Monday 21 April 2008

Somersaults, Planck, a wardrobe and QED

Spent the morning with Aslan, Cozy's youngest, from last year. Nice kid. He was in our group when we came up from the sea. A bit 'clingy' and very much daddy's little boy. Which is really where the current problem comes from.

Cozy thinks the kid's some kind of 'ueberpenguin' and has given him the most awful role in the little extravaganza. Well actually it's not just him, one of Cozy's other offspring, Caspian, has got a similar role but he's decided it's impossible AND dangerous and so has gone into a sulk. Aslan (Cozy likes the Lion, the Witch and the Wardrobe, you can tell can't you?) has to leave the chute and do a backward somersault and then land on his belly. Ah, you're thinking, this is just like Sparky's problem! It's not!

You see, Aslan has no problem with the somersault, he does that perfectly and has for some days, it's relatively easy. No, the problem is Aslan's backwards rotation takes all the momentum out of his forward 'glide' and he keeps dropping way short of the place where Cozy wants him to land. Aslan has tried Sparky's trick and attempted to induce forward momentum using his body and wings but by the time he's in a position to do that, without upsetting the somersault, he's just lost too much forward velocity. We've tried to persuade Cozy to accept that the somersaulting penguins will just drop short of where he wants them and leave it at that but he keeps harping on about the 'integrity' of his 'artistic vision'.

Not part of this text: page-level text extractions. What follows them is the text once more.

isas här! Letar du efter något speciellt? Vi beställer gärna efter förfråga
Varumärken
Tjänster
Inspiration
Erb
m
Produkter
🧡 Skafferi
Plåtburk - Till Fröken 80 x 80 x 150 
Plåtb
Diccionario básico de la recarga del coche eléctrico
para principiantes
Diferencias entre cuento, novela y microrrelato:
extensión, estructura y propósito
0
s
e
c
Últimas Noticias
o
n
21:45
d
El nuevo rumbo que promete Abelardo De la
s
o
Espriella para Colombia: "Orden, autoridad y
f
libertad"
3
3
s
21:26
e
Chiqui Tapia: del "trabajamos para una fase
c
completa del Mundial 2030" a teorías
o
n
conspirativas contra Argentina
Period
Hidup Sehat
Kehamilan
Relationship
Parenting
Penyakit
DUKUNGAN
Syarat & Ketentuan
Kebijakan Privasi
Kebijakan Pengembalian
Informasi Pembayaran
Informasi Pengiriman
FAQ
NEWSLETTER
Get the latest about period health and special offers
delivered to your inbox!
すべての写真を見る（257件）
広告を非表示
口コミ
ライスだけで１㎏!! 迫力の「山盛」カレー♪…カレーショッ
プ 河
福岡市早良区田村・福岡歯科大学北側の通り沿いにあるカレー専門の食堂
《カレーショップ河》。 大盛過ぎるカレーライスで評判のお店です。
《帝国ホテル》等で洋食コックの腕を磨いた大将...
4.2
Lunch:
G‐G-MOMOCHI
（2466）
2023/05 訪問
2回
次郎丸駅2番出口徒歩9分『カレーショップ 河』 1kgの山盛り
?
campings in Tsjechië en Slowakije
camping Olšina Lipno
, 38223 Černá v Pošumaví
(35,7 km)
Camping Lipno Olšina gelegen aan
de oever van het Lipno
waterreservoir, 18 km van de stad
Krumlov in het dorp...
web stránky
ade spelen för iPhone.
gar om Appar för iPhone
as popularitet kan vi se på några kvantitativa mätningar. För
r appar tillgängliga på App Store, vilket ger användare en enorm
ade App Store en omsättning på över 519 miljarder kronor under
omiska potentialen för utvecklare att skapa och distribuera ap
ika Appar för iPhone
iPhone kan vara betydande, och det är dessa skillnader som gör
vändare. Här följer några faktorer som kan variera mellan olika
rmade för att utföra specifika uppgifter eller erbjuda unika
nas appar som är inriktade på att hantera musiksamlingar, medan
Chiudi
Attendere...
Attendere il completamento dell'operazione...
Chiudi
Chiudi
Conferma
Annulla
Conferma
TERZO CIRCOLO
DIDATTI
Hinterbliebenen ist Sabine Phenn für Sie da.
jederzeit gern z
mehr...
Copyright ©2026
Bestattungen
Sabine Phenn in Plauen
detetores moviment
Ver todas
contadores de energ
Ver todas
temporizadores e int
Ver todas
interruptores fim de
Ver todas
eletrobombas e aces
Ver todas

It's a pity there weren't enough females this year, otherwise Cozy would be sitting on an egg right now and we wouldn't be having this difficulty. Cozy generally only breeds every other year. I think that it's only when we get a good surplus of females turn up and some get a little desperate that Cozy breeds. I think a lot of the females here get a bit 'turned off' by Cozy's rather generous proportions. 'Waddling tub of lard', Fricka calls him. 'Pretentious, wobbling tub of lard' might be closer to the truth at the moment. Oh well, just have to keep thinking and hope that Aslan doesn't get too dispirited about not living up to daddy's expectations if I can't find a solution.

Stopped by someone else's blog yesterday. Quite an interesting idea, Einstein for dummies. Yes I know it's been done before but it was quite good nonetheless. Only trouble was I came away thinking almost the exact opposite of what I've thought for years. Not about Einstein, but about quantum theory. Relativity for the layman is actually quite easy. It's a 'classical' theory and generally is something we can all relate to without getting ourselves tied up in objectivity knots. But quantum theory?

Now I don't want to get immersed in pointless philosophical discussion here so we'll set out a few assumptions:

God does not exist.
Life begins at a certain point in time. For argument's sake we'll say it was with the first self replicating molecule.
Penguins, people et al evolved from ancestors by natural selection who in turn evolved from ancestors etc etc.
I exist today. If you're reading this then that statement applies to you too.
When a scientist tells me x experiment confirms a prediction that E=MC2, I give him the benefit of the doubt.

OK? With me so far?

Now we evolved with one purpose; to replicate, produce copies of ourselves. Whatever else you may think, everything else, Beethoven, skyscrapers, digital watches, nirvana, God etc etc, it's all secondary. If we don't replicate, nothing else is possible. So as mother nature tinkers and plays with us, she needs to make us evolve in ways that stop whatever reality is out there from killing us before we can replicate. On the whole she's not done a bad job, by no means perfect, but good enough. It's been like that for millions of years.

Then along come you lot.........and mathematics!

At first, everything was all fine and dandy. You could all relate to 5 + 5 = 10, plane geometry, newtonian mechanics, wave mechanics etc. It all relates to things you can perceive, ie it's about the objective reality we all evolved to deal with. And then along comes Max Planck and his solution to black body radiation and the world gets turned upside down.

Now I've read loads of stuff about quantum mechanics from the exemplar of science for the 'layman' by a scientist, Dick Feynmann, through Penrose, Hawking and all kinds of other stuff and I thought I had as good a grasp of it as you could get without a few years post grad as a physicist. Yesterday I realised that not only didn't I but without about 5 years hard study, I couldn't. Needless to say, I found that a tad annoying.

What I realised yesterday, and who knows if I'm right, is that mathematicians have created a reality which is not only different to the one we've evolved to deal with but which is at odds with it. The only way that that reality makes any sense, and it seems to, is in terms of the mathematical equations used to describe it. Anything else gets you nowhere. Whether it's Schroedinger's cat; light travels all available paths but the probability (amplitudes) of nearly all cancel each other out and you're left with the straight (geodesic) line; let's all play 'collapse the wave function'; they don't EXPLAIN it, do they? Only the maths does that!

So is there any point in TRYING to understand it? On one level, we have to. It pervades everything you do. But on another level, we'll never understand, only misunderstand, and that might be worse. Perhaps everyone just needs to study advanced maths for a few years!